» CONSEGNA 1
Duplica senza alcuna modifica le righe delle voci estratte, dalla prima fino a quella che contiene "gray rectangle: rotated", entrambe incluse.

» BRANO DA LEGGERE
▽
Questa solitudine coatta è tuttavia interrotta da due eventi, uno negativo l’altro positivo. Ad aggravare la sofferenza di Giobbe, interviene la moglie. Un intervento sorprendente in questo momento. Ci si sarebbe aspettati la sua reazione dopo la prima serie di prove, quando erano morti i sette figli e le tre figlie. Invece, si intromette ora per invitare Giobbe alla ribellione: «Rimani ancora saldo nella tua integrità? Maledici Dio e muori!» (Gb 2,9). Nella storia dell’interpretazione del libro di Giobbe, questa sua reazione ha dato occasione ad una ridda di opinioni: secondo alcuni è una prova supplementare per Giobbe! Sant’Agostino la definisce diaboli adiutrix (aiuto del diavolo); san Giovanni Crisostomo la considera la «peggior piaga per Giobbe». Sta di fatto che compie una frattura insanabile fra marito e moglie e Giobbe prende coscienza che deve continuare la sua avventura di sofferenza senza avere accanto la sua compagna di vita.
Inaspettatamente, però, accade il miracolo dell’amicizia, che può liberare Giobbe dalla morsa pericolosa della solitudine: «Tre amici di Giobbe vennero a sapere di tutte le disgrazie che si erano abbattute su di lui ... e si accordarono per andare a condividere il suo dolore e a consolarlo» (Gb 2,11). Non si esagera mai abbastanza nel sottolineare il significato dell’ultima parte del versetto: un vero e proprio manifesto dell’amicizia. Tre uomini si accordano, e questo è già straordinario. Poi decidono le loro intenzioni per la visita all’amico: condividere il suo dolore e consolarlo: di fronte al sofferente non possono esserci disposizioni migliori. I tre amici attuano tutto questo sedendosi per terra ad una certa distanza, in segno di rispetto, e rimanendo in silenzio per sette giorni e sette notti. Nella trama del libro è davvero un’oasi d’amicizia.
△
» CONSEGNA 2
Prosegui il brano su Giobbe, la moglie e i tre amici a partire dal punto in cui si interrompe.

» VOCI ESTRATTE
▽
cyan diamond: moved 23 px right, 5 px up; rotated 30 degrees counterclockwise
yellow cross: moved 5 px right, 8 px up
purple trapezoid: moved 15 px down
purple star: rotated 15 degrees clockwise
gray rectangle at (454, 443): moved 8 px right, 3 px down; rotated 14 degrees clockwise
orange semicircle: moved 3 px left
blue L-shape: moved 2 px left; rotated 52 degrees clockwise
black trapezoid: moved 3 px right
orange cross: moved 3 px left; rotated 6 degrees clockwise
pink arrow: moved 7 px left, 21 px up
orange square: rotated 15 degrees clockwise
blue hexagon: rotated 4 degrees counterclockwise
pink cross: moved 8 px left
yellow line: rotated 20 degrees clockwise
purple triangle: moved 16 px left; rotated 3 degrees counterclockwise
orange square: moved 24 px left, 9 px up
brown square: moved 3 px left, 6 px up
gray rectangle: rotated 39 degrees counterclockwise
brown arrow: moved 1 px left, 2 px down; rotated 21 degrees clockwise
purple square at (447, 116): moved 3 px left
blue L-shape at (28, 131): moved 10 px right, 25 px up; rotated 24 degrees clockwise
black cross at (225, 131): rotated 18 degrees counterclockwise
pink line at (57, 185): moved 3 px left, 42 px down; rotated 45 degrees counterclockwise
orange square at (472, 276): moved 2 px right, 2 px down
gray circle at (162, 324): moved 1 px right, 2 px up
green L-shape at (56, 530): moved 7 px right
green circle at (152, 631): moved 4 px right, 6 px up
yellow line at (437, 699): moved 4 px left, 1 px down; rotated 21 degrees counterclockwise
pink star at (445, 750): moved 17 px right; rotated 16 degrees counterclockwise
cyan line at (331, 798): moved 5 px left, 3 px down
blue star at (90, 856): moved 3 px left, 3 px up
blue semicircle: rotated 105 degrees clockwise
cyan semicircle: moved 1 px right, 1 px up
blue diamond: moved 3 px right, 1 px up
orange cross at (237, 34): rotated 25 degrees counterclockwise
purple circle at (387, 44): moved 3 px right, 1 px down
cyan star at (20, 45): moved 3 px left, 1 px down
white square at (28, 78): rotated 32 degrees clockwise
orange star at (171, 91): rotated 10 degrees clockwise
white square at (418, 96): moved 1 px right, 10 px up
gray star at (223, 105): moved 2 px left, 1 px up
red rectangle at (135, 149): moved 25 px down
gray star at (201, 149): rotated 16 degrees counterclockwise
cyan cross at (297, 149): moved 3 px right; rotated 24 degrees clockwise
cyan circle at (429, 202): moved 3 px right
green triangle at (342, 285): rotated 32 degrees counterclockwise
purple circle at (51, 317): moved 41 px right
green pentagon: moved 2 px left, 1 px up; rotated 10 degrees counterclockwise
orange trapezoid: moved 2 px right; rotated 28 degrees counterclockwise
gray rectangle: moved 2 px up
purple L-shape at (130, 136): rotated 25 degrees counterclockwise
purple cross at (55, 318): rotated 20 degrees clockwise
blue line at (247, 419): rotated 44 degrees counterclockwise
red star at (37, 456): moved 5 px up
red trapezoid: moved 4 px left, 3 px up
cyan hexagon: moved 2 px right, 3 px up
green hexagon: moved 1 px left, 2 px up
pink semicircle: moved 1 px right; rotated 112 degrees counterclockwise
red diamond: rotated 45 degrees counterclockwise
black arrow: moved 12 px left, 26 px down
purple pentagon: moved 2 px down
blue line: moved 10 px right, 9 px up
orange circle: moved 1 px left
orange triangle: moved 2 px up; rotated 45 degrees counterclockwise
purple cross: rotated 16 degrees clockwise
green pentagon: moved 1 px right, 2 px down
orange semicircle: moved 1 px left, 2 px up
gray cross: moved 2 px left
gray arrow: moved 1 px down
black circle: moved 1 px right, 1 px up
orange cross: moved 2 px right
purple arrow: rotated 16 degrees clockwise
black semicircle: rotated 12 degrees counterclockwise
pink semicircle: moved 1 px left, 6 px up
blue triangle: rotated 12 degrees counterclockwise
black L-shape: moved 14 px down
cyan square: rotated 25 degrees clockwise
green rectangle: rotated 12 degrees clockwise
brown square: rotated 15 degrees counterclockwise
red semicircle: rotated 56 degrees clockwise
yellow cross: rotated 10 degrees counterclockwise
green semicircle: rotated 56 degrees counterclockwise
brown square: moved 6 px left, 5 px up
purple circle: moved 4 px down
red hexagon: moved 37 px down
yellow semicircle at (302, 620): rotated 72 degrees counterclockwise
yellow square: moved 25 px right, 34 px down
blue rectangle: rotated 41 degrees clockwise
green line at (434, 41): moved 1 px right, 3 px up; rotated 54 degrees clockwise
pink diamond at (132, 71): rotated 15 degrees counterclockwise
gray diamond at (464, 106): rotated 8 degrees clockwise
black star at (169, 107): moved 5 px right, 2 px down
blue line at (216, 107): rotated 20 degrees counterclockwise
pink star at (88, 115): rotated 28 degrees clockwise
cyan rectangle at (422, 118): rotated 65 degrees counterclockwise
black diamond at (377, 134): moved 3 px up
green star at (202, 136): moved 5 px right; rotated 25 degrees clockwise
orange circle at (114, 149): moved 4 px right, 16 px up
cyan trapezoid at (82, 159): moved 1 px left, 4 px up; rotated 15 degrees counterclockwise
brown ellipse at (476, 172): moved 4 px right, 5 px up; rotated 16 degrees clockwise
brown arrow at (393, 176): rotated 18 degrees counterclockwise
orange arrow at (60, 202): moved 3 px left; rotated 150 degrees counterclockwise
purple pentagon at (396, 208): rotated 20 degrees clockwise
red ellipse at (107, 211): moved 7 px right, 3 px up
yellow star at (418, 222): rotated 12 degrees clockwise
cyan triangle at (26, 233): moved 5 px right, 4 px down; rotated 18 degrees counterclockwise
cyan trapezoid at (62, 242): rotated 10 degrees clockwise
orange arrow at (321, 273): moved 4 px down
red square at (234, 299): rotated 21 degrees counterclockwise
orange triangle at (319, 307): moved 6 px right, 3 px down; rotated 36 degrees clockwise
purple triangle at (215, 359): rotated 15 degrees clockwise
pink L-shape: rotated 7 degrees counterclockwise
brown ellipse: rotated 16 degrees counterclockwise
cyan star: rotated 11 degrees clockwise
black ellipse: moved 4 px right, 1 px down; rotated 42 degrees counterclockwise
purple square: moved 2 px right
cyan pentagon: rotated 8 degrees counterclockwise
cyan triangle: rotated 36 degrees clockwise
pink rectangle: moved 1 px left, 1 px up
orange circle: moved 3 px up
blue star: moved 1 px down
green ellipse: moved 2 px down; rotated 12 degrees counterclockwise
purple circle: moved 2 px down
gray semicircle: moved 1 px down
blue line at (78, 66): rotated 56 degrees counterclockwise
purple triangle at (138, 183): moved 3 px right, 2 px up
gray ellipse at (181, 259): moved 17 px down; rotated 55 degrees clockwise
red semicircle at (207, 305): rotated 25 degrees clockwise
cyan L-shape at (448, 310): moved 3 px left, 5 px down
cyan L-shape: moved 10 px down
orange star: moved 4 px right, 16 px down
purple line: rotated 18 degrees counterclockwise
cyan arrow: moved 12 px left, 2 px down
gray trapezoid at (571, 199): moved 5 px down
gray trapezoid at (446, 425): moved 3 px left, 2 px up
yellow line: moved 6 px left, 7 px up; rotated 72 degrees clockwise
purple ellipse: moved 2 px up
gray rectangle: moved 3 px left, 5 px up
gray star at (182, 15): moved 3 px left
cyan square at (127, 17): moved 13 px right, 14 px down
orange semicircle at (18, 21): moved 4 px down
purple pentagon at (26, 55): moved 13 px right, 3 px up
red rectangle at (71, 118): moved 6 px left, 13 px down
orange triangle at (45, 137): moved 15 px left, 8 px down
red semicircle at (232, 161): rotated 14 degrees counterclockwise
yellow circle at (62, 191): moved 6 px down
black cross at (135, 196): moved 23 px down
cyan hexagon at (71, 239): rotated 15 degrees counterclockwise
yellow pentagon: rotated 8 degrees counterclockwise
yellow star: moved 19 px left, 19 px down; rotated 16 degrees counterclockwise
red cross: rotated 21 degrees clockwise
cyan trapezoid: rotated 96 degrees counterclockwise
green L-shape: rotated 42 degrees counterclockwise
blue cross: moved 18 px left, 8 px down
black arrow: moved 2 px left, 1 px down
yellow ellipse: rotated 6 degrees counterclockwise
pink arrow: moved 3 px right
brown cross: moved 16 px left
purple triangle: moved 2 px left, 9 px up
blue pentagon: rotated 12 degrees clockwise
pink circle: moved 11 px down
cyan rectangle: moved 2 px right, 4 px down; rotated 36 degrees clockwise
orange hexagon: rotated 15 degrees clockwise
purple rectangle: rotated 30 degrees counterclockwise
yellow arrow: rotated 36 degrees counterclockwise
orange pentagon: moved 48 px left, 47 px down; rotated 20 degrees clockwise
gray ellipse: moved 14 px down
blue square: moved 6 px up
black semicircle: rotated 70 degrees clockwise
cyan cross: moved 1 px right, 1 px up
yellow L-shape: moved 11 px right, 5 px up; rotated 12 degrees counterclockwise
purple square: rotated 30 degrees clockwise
△
» RISULTATO FINALE 1
cyan diamond: moved 23 px right, 5 px up; rotated 30 degrees counterclockwise
yellow cross: moved 5 px right, 8 px up
purple trapezoid: moved 15 px down
purple star: rotated 15 degrees clockwise
gray rectangle at (454, 443): moved 8 px right, 3 px down; rotated 14 degrees clockwise
orange semicircle: moved 3 px left
blue L-shape: moved 2 px left; rotated 52 degrees clockwise
black trapezoid: moved 3 px right
orange cross: moved 3 px left; rotated 6 degrees clockwise
pink arrow: moved 7 px left, 21 px up
orange square: rotated 15 degrees clockwise
blue hexagon: rotated 4 degrees counterclockwise
pink cross: moved 8 px left
yellow line: rotated 20 degrees clockwise
purple triangle: moved 16 px left; rotated 3 degrees counterclockwise
orange square: moved 24 px left, 9 px up
brown square: moved 3 px left, 6 px up
gray rectangle: rotated 39 degrees counterclockwise

» RISULTATO FINALE 2
Risposte di fede nell’esperienza umana

Infatti, ben presto i tre amici si trasformeranno in accusatori di Giobbe. Mentre egli protesta la propria innocenza di fronte a loro e di fronte a Dio, essi lo colpevolizzano: se è in quelle condizioni, è per colpa dei propri peccati, si converta e Dio cambierà la sua sorte. I tre si fanno difensori di Dio, ribadendo con forza la convinzione di fede tradizionale che Dio punisce immancabilmente i colpevoli, non gli innocenti, anzi premia costoro con la sua benedizione. Ma Giobbe rifiuta decisamente questa loro conclusione. Pensa, invece, che l’agire di Dio sia misterioso e ci sia spazio per la ricerca di spiegazioni differenti, anche se il percorso di questa ricerca può implicare dubbi, contestazioni, ribellioni. È convinto che le risposte della fede non possono essere al di là dell’esperienza umana. Se la tradizione religiosa ha racchiuso le verità di fede in formule che non corrispondono al vissuto umano, quelle formule devono essere riviste.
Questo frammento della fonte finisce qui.